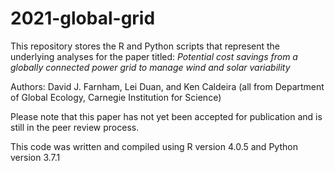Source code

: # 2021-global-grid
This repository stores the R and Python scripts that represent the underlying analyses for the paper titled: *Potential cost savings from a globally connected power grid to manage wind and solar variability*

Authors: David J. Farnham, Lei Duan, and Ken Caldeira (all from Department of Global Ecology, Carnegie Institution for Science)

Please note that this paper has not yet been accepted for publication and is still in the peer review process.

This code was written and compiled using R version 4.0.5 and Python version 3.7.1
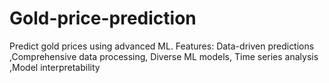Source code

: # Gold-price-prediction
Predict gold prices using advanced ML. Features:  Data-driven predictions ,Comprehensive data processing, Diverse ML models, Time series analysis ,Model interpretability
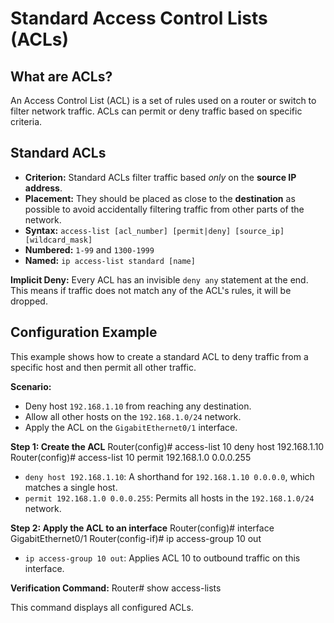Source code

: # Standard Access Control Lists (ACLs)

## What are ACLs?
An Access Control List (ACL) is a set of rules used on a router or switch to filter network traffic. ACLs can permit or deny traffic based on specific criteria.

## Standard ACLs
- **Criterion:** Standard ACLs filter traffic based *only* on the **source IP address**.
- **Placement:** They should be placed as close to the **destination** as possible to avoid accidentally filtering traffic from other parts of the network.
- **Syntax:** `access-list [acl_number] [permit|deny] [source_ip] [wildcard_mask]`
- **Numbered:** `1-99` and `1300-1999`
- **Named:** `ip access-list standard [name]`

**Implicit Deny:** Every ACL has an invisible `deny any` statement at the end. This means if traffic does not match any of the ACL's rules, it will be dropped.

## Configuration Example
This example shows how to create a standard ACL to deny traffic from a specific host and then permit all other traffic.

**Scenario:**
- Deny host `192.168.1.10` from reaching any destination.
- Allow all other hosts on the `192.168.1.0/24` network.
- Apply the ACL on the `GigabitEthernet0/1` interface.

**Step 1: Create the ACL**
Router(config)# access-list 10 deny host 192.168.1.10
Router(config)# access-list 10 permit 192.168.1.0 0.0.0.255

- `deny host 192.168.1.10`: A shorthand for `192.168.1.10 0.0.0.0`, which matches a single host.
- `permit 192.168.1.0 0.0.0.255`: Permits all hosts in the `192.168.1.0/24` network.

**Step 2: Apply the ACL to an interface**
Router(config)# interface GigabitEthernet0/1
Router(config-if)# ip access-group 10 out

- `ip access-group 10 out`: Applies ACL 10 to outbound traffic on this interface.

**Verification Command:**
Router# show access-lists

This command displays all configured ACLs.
+--
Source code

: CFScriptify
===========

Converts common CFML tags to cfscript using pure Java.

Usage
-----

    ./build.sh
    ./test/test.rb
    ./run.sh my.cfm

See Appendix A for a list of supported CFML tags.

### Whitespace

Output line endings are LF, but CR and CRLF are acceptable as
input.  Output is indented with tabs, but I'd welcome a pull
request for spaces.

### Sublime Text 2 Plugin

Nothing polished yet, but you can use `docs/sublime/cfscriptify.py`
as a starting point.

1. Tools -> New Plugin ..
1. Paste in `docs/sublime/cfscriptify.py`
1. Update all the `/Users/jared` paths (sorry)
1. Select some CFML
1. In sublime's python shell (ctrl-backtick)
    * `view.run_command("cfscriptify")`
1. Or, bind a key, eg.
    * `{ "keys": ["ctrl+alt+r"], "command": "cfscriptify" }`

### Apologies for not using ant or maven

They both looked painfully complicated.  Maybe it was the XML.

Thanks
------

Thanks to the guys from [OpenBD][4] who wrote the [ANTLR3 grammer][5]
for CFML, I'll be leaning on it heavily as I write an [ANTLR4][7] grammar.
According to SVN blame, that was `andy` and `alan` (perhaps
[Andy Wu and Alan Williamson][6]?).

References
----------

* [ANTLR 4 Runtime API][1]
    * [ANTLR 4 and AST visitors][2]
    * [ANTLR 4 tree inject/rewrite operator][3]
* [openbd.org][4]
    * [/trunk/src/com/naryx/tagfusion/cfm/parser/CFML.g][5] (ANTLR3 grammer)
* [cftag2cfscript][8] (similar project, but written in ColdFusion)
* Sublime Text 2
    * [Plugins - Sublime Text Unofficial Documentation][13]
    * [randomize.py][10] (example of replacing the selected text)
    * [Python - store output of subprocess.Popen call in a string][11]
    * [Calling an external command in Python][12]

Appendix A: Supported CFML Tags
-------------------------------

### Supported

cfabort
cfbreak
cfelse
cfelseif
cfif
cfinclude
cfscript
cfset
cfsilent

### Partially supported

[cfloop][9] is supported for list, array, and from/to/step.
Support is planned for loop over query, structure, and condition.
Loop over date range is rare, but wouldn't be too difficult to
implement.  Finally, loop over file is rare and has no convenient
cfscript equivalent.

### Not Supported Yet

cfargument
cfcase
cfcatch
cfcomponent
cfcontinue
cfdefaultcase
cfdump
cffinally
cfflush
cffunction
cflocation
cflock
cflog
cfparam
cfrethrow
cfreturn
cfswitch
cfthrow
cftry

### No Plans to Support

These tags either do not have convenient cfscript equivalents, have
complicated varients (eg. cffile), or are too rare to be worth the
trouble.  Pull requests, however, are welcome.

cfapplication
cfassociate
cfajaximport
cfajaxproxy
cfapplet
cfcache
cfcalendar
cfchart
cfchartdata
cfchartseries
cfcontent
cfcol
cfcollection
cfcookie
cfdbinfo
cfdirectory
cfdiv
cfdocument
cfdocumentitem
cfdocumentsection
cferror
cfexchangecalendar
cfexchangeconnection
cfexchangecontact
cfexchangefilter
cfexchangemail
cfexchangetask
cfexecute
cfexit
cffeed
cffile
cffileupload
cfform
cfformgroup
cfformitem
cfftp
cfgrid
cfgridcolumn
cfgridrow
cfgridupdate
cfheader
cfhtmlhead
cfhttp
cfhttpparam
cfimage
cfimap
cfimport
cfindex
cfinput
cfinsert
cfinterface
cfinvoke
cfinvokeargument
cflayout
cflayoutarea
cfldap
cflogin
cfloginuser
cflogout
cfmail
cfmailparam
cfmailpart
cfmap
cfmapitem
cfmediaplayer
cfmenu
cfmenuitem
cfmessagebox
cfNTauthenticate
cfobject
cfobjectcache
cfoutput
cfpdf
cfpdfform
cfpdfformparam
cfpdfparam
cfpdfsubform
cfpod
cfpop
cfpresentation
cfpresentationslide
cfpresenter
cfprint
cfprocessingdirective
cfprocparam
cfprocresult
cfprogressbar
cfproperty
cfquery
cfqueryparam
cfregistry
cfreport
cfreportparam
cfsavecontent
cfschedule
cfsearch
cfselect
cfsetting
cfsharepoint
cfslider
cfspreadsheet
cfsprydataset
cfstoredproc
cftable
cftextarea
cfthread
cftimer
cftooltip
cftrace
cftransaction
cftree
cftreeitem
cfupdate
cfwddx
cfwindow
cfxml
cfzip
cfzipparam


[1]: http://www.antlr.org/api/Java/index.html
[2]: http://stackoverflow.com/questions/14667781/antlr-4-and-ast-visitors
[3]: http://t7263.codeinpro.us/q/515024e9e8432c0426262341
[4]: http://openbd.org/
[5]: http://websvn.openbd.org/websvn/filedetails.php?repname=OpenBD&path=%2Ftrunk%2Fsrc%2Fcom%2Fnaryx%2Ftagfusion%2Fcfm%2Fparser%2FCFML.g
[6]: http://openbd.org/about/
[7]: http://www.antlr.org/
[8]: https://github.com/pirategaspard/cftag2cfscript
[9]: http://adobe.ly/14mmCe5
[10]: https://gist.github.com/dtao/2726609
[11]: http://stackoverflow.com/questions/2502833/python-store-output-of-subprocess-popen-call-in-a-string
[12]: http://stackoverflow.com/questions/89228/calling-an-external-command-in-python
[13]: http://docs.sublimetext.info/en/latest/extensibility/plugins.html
+--
### Action item
In the listing above, locate the line containing "Router# show access-lists" and the line containing "This command displays all configured ACLs.", then transcribe both and every line between them verbatim.

### Task output
Router# show access-lists

This command displays all configured ACLs.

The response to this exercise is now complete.